VRAPI_SYS_STATUS_MOUNTED, // Device is mounted.
VRAPI_SYS_STATUS_THROTTLED, // Device is in powersave mode.
VRAPI_SYS_STATUS_THROTTLED2, // Device is in extreme powersave mode.
VRAPI_SYS_STATUS_THROTTLED_WARNING_LEVEL, // Powersave mode warning required.

VRAPI_SYS_STATUS_RENDER_LATENCY_MILLISECONDS, // Average time between render tracking sample and scanout.
VRAPI_SYS_STATUS_TIMEWARP_LATENCY_MILLISECONDS, // Average time between timewarp tracking sample and scanout.
VRAPI_SYS_STATUS_SCANOUT_LATENCY_MILLISECONDS, // Average time between Vsync and scanout.
VRAPI_SYS_STATUS_APP_FRAMES_PER_SECOND, // Number of frames per second delivered through vrapi_SubmitFrame.
VRAPI_SYS_STATUS_SCREEN_TEARS_PER_SECOND, // Number of screen tears per second (per eye).
VRAPI_SYS_STATUS_EARLY_FRAMES_PER_SECOND, // Number of frames per second delivered a whole display refresh early.
VRAPI_SYS_STATUS_STALE_FRAMES_PER_SECOND, // Number of frames per second delivered late.

VRAPI_SYS_STATUS_FRONT_BUFFER_PROTECTED = 128, // True if the front buffer is allocated in TrustZone memory.
VRAPI_SYS_STATUS_FRONT_BUFFER_565, // True if the front buffer is 16-bit 5:6:5
VRAPI_SYS_STATUS_FRONT_BUFFER_SRGB, // True if the front buffer uses the sRGB color space.

} ovrSystemStatus;




Fulby
Heroic Explorer
Thanks @Mitnainartinarian - I'm not sure if I can access these from Unity but will have a look.

TrevJT
Protege
@Fulby 

If you are able to access those values through unity could you please share how?

I have the same issue, moving CPU, GPU, quality settings, and rendersettings based on real time or average frame rate over a period of time.

My current work around is based on how many enemies(in my case) are in the scene and doing a lot of trial/error.

Fulby
Heroic Explorer
The closest I can see to that enum is OVRPlugin.Status, but it doesn't match all the enum values.
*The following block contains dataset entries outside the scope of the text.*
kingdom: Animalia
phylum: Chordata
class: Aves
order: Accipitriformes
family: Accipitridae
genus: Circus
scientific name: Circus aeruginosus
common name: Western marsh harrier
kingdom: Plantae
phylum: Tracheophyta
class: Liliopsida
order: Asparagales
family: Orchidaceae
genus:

Here's a link to the script.
https://drive.google.com/file/d/0B0y0L4F0HA-JVGlRNDlBU2FwV0k/view?usp=sharing
I apologise for the code quality - it's a work in progress and I'm still experimenting with it. It should probably work on a rolling average.

I removed the rescaling of the render target as it caused a black frame. This may be avoidable by updating the value in the right callback (I used Update).

Dropping the GPU level causes one frame of stutter in my game.